Consider a very simplified illustration of takeout rates (with zeros left off handle and handle set at a round figure).  Assume that a racetrack’s current takeout rate on win, place, and show bets is 17%.  Further, assume that the racetrack generated $100,000 in handle on such straight bets in the past year, providing it with $17,000 in revenue.

The following tabular presentation illustrates how much handle would need to increase in dollars and percentages for the racetrack to continue to receive $17,000 in revenue should it lower the takeout rate on straight bets.  In other words, what would be the break-even point at various reduced takeout rates.

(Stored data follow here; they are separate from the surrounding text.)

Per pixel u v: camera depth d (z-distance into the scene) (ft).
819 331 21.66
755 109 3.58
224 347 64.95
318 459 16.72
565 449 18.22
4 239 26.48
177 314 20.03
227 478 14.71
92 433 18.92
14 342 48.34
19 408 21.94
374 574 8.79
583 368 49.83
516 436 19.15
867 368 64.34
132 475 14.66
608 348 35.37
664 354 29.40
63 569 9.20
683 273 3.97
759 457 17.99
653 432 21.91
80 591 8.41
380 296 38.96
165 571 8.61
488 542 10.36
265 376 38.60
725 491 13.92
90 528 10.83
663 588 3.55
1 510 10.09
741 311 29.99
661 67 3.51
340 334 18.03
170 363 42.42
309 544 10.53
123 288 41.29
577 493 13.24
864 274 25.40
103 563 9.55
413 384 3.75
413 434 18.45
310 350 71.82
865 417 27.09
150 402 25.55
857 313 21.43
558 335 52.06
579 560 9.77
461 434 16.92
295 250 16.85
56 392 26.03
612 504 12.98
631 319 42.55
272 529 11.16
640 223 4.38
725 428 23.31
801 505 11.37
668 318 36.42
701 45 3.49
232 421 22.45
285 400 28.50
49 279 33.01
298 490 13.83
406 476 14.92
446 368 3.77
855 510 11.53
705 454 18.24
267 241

Takeout Rate    Handle to Yield $17K     % Increase

17%                      $100,000                                NA

16%                      $106,250                                 6.25%

15%                      $113,333                                13.33%

14%                      $121,429                                21.43%

13%                      $130,769                                30.77%

12%                      $141,667                                41.67%

11%                      $154,545                                54.55%

10%                      $170,000                                70.00%

Would a 1% percent reduction in the takeout rate generate at least a 6.25% increase in handle, or would, say, a 4% reduction boost handle by 30.8%?

There is no way to determine the answers without experimentation over a representative period of time, perhaps a year.  Bettors are not automatons who respond immediately to changes in incentives.  Moreover, it takes time for word of pricing modifications to disseminate to people who are not avid gamblers.

In my view, the top executives at racetracks are reluctant to experiment for two reasons.  First, they fear that reduced takeout rates won’t result in enough additional handle, especially in the short-term.  Second, they are concerned about criticism and negative publicity from raising rates back to old levels if reduced takeout rates prove not to be successful.  These issues can be addressed, of course, by limiting experiments to test markets and/or certain bets, as one need not go all in by reducing rates across the board.

The view here is that the vast majority of racetrack executives, especially at racinos, are working under the strategic assumption that pari-mutuel wagering is a cash cow to be milked as long as possible while receiving as little time, effort, and money as possible.  The bloodstock side of the industry has its fate tied to individuals who increasingly tend to view pari-mutuel wagering as a sideline.

Copyright © 2014 Horse Racing Business


  1. a fair solution would be a 1.5% takeout, per starter. For example, a 5 horse field would have a 7.5% takeout while a 10 horse field would take 15%. Anyone betting US racing has to frustrated with the never-ending stream of 5 and 6 horse fields. This solution would make those 6 horse fields more playable.